Material shown =

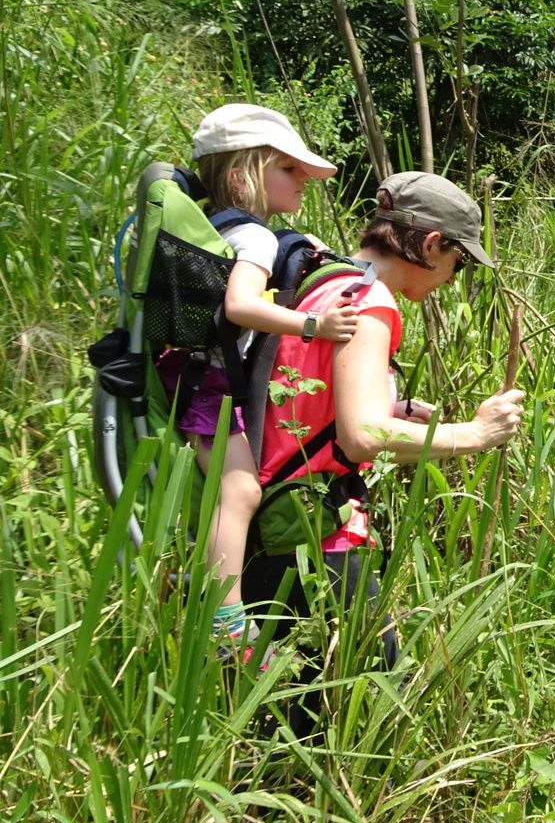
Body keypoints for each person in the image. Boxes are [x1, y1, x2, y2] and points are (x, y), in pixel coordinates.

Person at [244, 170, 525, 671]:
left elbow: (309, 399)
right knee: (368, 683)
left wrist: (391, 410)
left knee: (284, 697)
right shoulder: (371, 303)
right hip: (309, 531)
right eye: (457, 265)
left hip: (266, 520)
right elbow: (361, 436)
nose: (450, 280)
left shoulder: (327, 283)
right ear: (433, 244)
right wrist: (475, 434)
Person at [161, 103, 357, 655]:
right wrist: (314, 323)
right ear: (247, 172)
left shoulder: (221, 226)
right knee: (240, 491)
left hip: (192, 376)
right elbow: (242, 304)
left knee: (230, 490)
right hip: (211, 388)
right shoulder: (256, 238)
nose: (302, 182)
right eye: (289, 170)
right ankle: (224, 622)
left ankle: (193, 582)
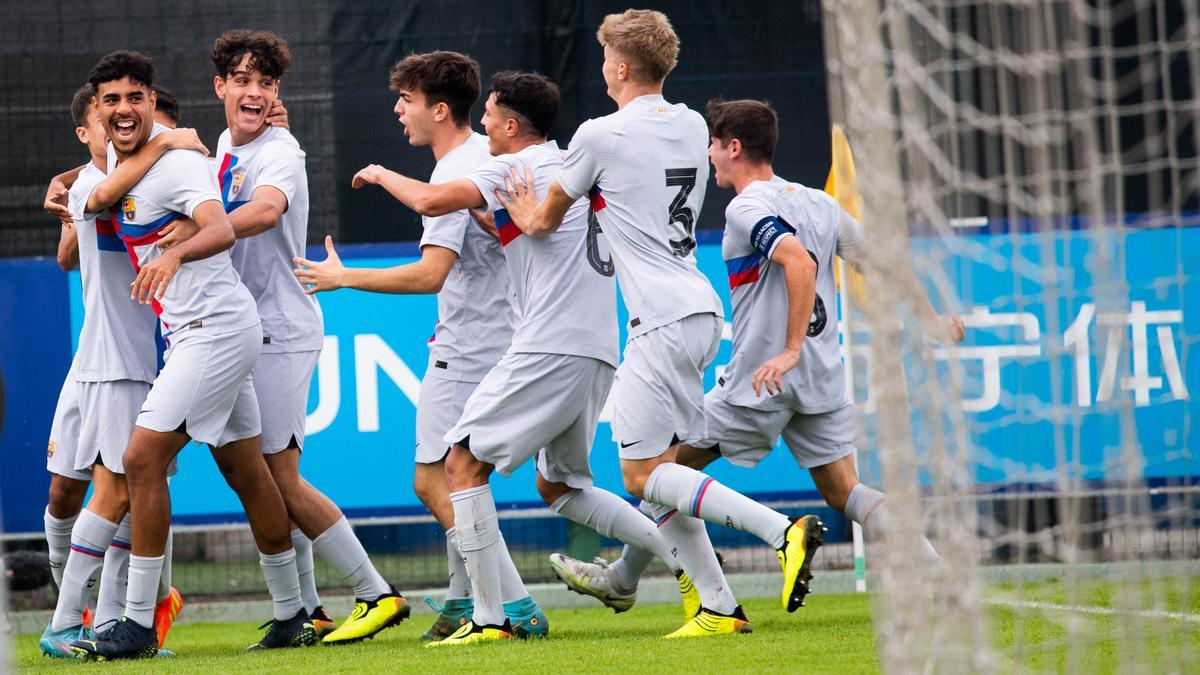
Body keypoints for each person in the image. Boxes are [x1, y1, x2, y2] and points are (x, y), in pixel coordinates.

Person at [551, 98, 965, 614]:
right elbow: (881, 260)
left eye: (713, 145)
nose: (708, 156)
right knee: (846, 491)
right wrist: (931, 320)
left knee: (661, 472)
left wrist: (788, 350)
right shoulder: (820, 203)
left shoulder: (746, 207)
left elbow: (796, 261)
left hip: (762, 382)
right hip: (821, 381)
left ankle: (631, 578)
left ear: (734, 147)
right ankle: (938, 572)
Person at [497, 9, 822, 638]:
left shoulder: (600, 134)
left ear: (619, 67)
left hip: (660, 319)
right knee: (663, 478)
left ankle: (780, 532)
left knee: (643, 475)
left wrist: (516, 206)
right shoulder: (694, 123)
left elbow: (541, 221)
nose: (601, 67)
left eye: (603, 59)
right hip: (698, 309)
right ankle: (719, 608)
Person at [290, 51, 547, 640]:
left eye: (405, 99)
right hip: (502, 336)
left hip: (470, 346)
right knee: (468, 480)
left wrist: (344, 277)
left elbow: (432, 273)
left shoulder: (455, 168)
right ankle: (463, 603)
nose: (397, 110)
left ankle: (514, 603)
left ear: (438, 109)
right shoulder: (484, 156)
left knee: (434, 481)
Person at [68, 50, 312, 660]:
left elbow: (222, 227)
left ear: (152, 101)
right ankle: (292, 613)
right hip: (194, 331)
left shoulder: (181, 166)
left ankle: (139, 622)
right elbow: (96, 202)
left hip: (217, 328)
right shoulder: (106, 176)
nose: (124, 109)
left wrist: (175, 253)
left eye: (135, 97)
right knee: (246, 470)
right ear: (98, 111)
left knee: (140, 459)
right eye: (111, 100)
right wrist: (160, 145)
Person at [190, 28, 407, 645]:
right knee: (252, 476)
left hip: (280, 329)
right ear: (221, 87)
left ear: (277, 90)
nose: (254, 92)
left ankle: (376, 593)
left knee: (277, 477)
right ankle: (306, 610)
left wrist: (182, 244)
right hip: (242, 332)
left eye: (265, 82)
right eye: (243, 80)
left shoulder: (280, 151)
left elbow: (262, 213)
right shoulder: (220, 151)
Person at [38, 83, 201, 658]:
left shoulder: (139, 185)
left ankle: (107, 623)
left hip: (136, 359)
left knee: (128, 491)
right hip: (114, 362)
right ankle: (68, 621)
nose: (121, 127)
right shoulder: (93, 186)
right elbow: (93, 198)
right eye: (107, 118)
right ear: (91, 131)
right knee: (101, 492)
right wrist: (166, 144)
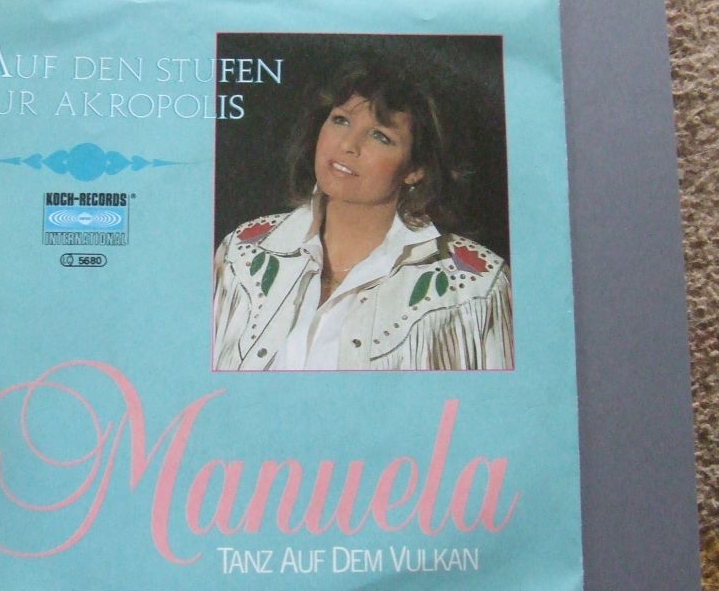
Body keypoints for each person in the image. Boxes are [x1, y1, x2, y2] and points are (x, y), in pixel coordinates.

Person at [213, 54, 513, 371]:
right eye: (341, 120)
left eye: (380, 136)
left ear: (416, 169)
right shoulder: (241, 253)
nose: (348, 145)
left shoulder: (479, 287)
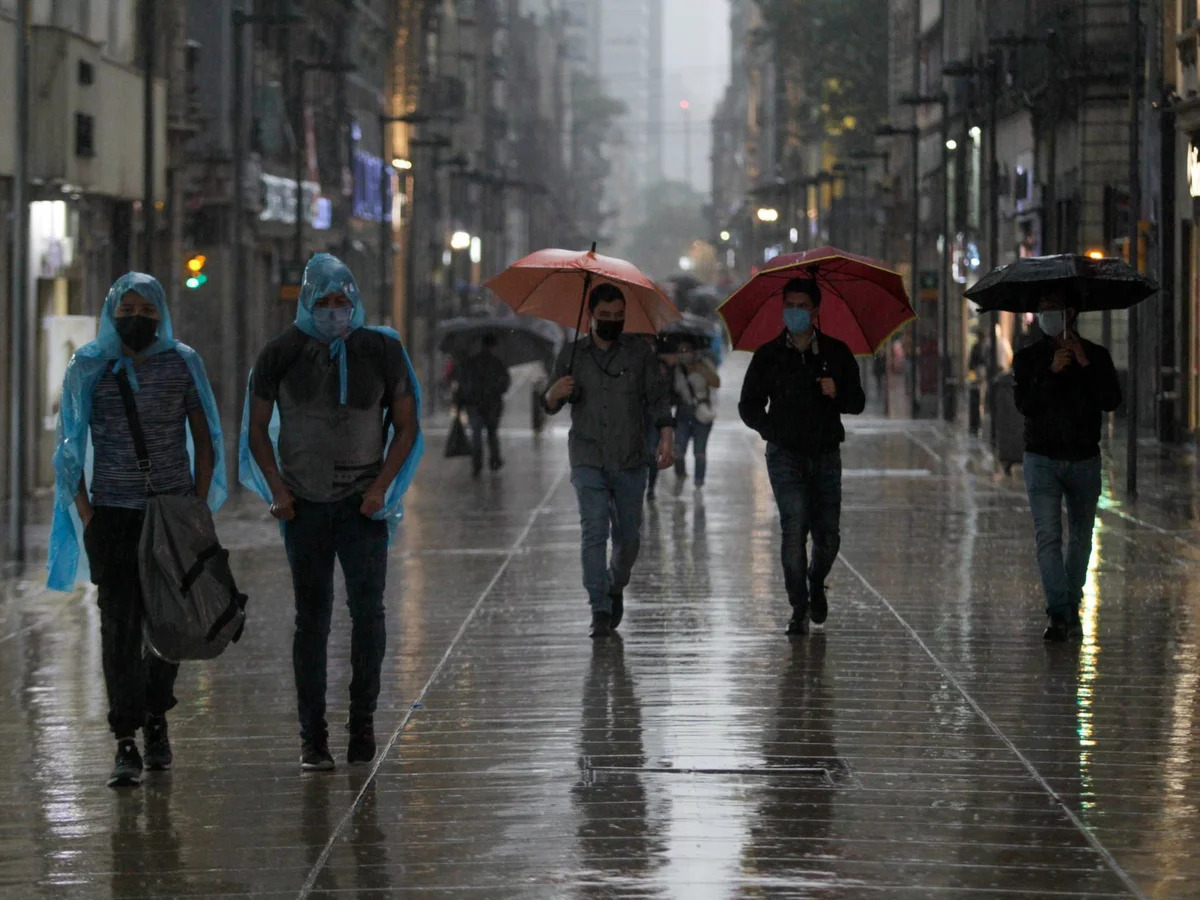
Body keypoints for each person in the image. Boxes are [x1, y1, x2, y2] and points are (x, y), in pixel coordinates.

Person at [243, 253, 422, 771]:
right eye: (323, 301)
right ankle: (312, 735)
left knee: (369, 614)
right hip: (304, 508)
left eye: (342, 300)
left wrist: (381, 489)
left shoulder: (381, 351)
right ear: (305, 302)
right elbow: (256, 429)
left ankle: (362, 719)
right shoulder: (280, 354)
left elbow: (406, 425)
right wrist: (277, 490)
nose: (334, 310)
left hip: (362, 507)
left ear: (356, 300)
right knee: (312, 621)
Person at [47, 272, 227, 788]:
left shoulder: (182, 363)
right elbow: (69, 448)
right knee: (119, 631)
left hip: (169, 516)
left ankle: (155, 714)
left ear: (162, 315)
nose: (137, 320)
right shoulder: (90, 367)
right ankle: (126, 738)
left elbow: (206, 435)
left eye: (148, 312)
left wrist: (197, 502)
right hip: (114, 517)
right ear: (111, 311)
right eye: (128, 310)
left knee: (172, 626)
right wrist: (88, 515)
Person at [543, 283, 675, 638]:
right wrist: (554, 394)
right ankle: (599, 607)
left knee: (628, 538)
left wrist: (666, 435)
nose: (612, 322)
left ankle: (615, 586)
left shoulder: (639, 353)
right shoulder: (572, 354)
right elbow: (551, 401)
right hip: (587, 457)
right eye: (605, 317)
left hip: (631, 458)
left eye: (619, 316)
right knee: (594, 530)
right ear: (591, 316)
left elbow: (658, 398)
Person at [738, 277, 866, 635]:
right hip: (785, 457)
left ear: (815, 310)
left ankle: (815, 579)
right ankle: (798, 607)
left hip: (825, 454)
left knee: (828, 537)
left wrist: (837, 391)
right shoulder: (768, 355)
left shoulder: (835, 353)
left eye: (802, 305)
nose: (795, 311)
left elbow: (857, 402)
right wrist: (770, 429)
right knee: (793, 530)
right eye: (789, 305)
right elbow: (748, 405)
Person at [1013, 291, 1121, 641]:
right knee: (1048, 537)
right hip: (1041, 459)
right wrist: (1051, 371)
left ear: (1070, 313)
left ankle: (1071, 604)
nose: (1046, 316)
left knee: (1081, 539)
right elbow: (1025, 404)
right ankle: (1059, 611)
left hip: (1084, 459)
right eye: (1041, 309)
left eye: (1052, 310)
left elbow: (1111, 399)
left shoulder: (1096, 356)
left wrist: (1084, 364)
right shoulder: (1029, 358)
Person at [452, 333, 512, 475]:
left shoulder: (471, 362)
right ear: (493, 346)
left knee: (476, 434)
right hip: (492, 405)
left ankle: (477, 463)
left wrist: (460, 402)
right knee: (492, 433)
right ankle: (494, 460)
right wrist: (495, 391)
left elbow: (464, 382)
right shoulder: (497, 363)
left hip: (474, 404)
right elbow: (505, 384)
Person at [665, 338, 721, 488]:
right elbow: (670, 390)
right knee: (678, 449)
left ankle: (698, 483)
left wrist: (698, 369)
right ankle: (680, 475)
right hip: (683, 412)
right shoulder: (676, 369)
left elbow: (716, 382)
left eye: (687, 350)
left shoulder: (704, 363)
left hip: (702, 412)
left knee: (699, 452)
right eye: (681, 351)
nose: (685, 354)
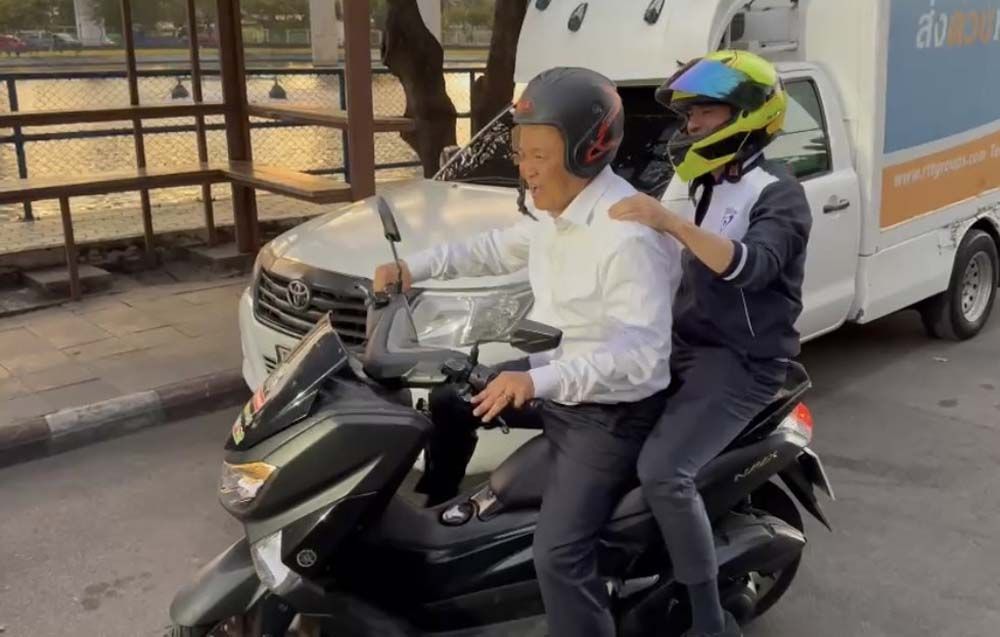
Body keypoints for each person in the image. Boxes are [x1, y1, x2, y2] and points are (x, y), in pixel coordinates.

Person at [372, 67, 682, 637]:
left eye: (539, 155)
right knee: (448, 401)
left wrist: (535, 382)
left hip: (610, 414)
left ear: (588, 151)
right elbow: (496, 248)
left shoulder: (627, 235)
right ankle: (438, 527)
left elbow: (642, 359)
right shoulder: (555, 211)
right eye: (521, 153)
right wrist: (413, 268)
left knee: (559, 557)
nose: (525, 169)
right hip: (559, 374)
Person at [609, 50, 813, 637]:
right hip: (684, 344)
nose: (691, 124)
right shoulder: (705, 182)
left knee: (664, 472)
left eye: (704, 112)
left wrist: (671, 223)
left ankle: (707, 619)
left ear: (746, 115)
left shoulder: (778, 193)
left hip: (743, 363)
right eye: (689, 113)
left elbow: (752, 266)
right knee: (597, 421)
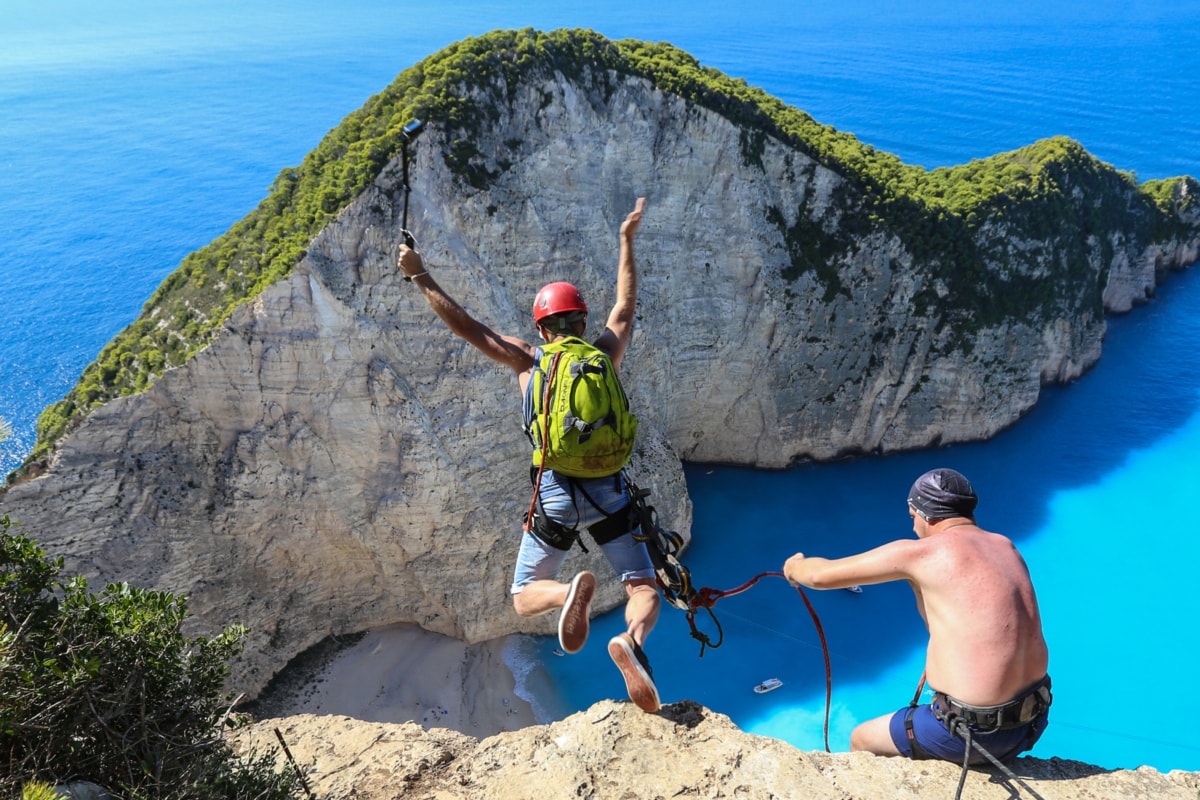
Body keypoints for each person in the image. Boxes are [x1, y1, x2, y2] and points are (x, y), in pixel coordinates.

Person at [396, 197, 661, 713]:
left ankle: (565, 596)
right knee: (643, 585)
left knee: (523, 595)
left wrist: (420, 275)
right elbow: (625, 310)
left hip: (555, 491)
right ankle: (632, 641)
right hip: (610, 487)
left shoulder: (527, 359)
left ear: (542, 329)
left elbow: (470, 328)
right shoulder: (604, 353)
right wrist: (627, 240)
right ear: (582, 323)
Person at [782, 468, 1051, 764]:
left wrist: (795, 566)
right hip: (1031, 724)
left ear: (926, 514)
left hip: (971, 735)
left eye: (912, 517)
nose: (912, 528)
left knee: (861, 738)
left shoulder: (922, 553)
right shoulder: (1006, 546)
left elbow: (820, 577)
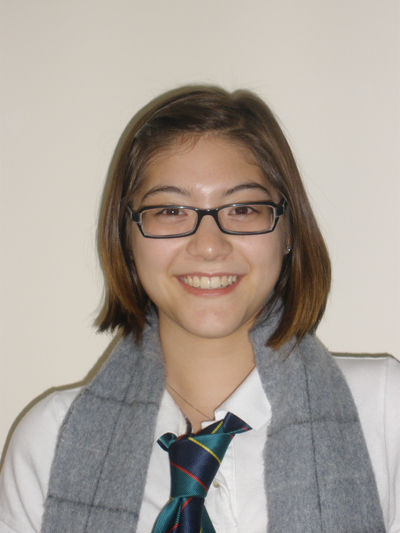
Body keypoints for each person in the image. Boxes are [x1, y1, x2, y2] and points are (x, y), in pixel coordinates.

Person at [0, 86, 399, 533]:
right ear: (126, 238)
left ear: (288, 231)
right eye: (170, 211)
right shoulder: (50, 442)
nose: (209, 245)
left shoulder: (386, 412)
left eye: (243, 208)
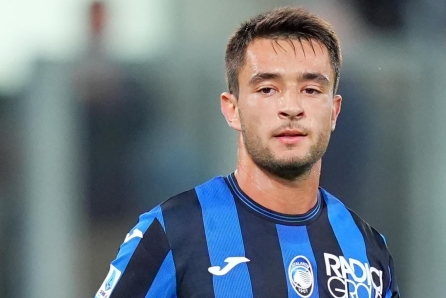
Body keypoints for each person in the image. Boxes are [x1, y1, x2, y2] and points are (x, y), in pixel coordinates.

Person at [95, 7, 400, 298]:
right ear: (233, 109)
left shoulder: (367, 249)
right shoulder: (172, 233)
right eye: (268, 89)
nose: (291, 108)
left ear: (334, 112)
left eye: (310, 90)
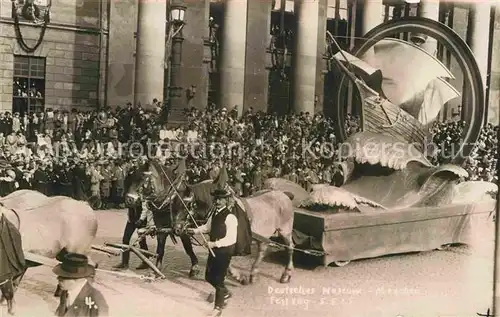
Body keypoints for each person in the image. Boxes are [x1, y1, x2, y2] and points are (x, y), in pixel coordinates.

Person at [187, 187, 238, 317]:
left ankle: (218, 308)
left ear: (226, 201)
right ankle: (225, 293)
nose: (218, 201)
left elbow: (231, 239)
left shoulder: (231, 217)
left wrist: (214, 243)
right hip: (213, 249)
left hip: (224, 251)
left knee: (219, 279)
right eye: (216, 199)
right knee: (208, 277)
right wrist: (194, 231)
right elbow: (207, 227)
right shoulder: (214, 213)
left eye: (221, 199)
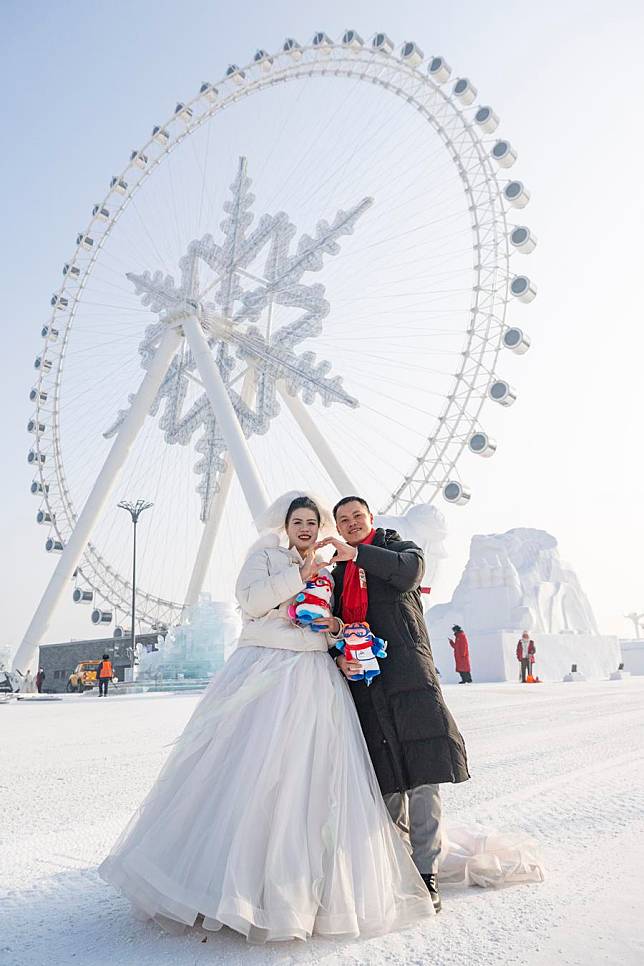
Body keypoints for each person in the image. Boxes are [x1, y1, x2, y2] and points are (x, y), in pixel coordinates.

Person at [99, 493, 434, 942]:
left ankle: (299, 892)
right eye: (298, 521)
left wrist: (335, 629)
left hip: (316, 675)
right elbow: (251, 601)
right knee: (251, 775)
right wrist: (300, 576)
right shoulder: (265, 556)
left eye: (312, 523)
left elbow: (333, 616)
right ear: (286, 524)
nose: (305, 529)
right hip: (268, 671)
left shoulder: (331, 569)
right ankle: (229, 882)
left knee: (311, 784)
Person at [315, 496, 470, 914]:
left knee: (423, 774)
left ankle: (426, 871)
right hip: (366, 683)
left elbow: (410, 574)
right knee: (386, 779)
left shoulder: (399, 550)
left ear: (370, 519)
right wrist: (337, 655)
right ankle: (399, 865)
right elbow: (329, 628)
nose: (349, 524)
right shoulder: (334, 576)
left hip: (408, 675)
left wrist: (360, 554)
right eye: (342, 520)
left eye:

Task to carry out =
Quote the data above from the line containing "right wrist: (495, 391)" to the line containing "left elbow: (716, 382)", inclusive, and stop.

Your response =
right wrist: (495, 391)
left elbow: (464, 382)
right shoulder: (497, 363)
left hip: (474, 404)
right elbow: (505, 384)
Person at [665, 338, 721, 488]:
right elbow: (670, 390)
right knee: (678, 449)
left ankle: (698, 483)
left wrist: (698, 369)
right ankle: (680, 475)
right hip: (683, 412)
right shoulder: (676, 369)
left elbow: (716, 382)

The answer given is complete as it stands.